● What to work on:
Pictures aside, the data must be reproduced exactly.
::: Data below :::
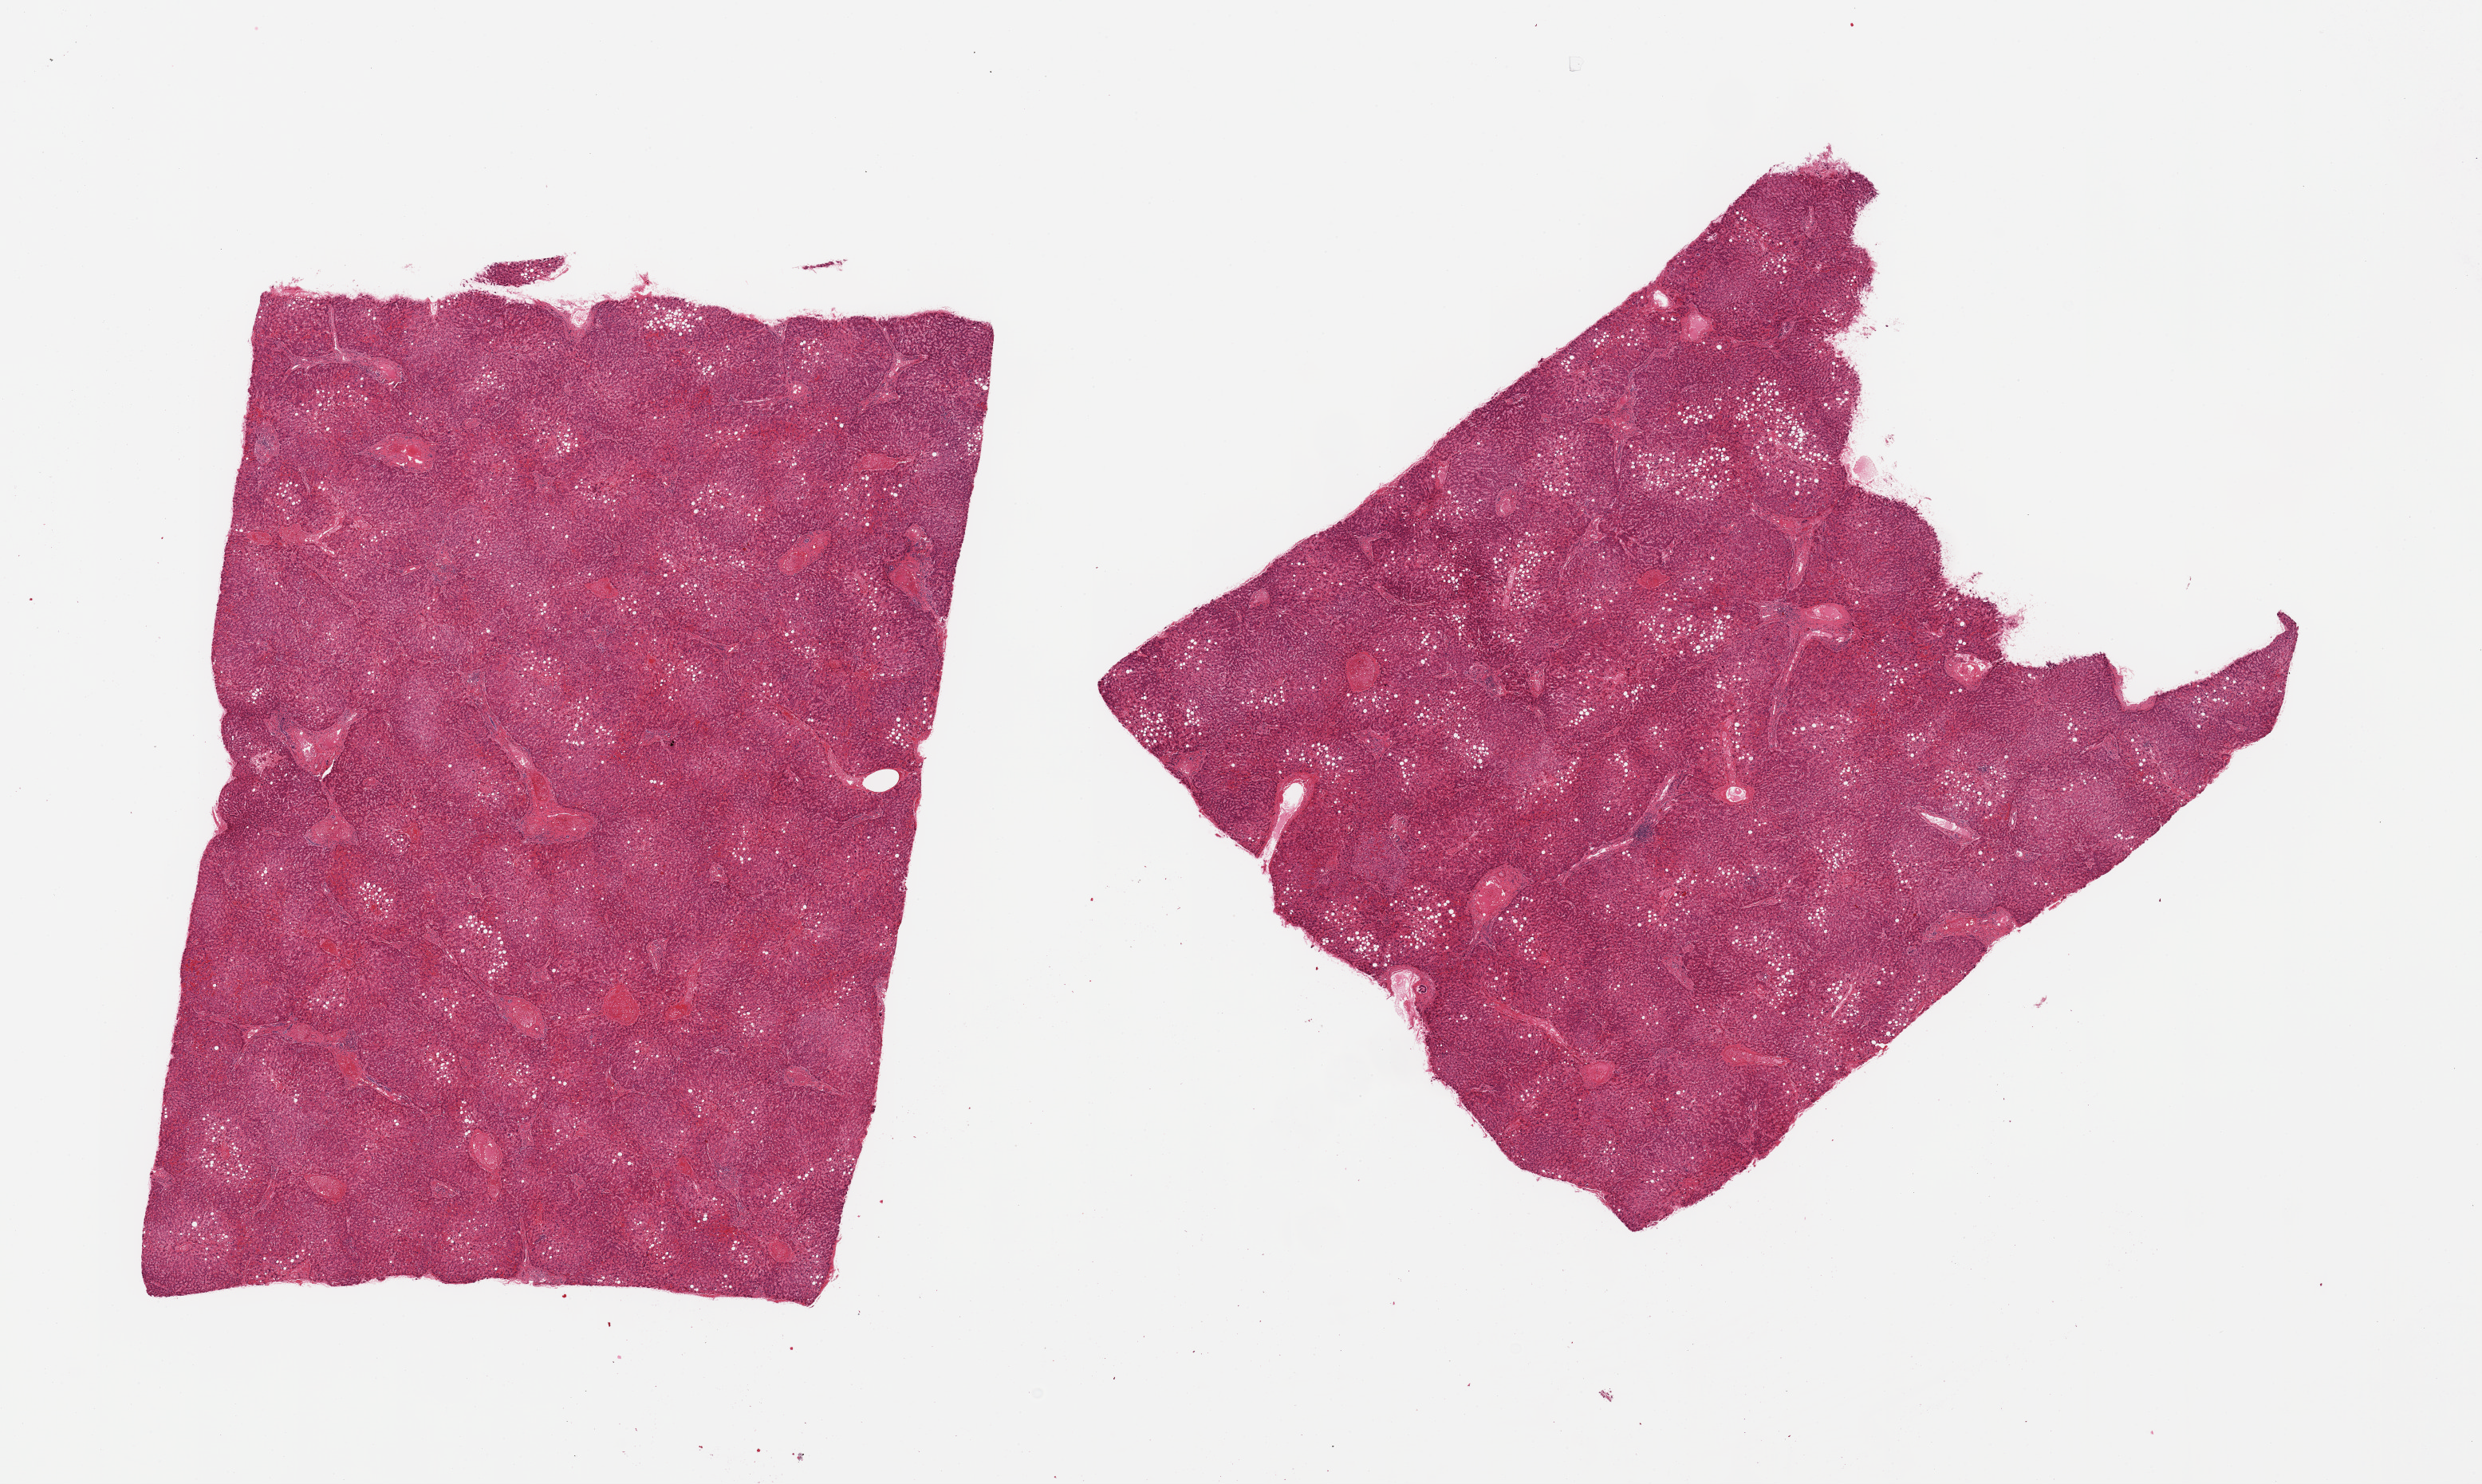
Whole-slide image, hematoxylin and eosin (H&E) stain, whole scanned area (about 24.6 x 14.7 mm, acquisition: 20x scan) shown as a low-resolution overview, PAXgene-fixed, paraffin-embedded tissue, section of liver (target tissue), tissue donor sample.
Pathologist's review note for this sample: 2 pieces; some congestion and steatosis.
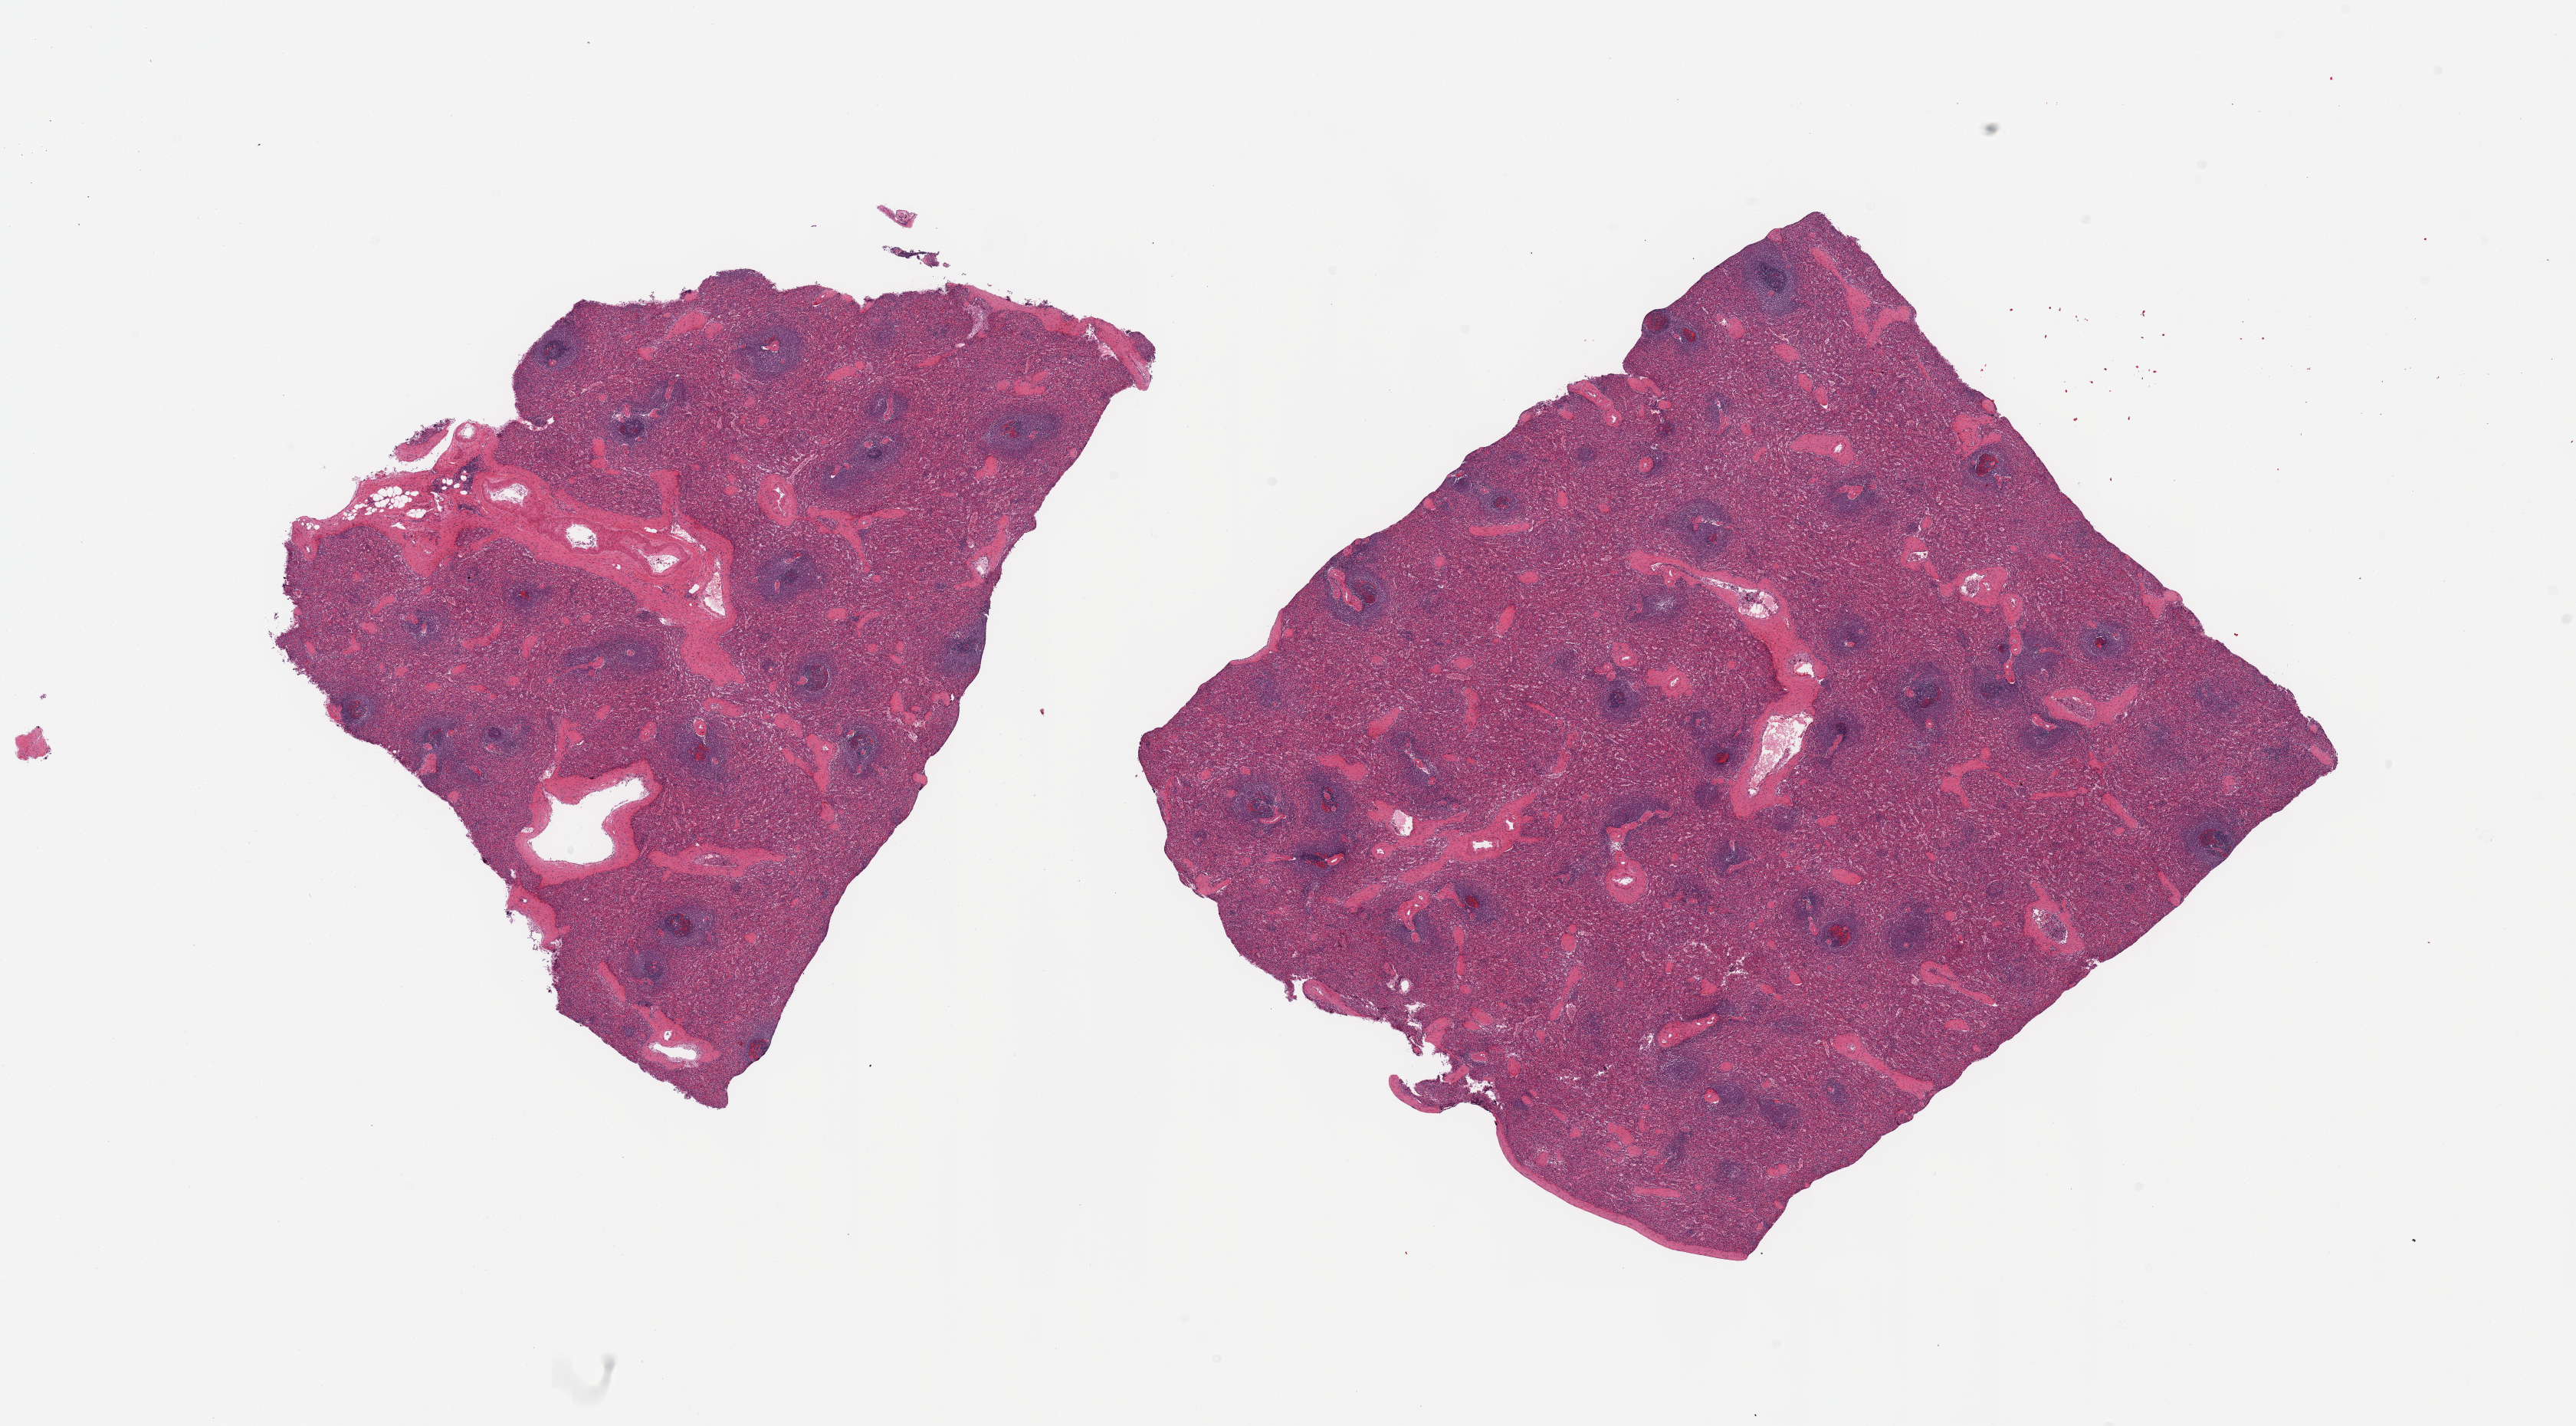
Whole-slide image, H&E stain — shown as a low-resolution overview of the whole scanned area (about 26.6 x 14.7 mm, acquisition: 20x scan). PAXgene-fixed, paraffin-embedded tissue. Sampled site (target tissue): spleen. Tissue donor sample.
* reviewer comment on this tissue sample: 2 pieces; no congestion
:::
● Result of the task:
Whole-slide image, hematoxylin and eosin (H&E) stain, whole scanned area (about 24.6 x 14.7 mm, acquisition: 20x scan) shown as a low-resolution overview, PAXgene-fixed, paraffin-embedded tissue, section of liver (target tissue), tissue donor sample.
Pathologist's review note for this sample: 2 pieces; some congestion and steatosis.
Whole-slide image, H&E stain — shown as a low-resolution overview of the whole scanned area (about 26.6 x 14.7 mm, acquisition: 20x scan). PAXgene-fixed, paraffin-embedded tissue. Sampled site (target tissue): spleen. Tissue donor sample.
* reviewer comment on this tissue sample: 2 pieces; no congestion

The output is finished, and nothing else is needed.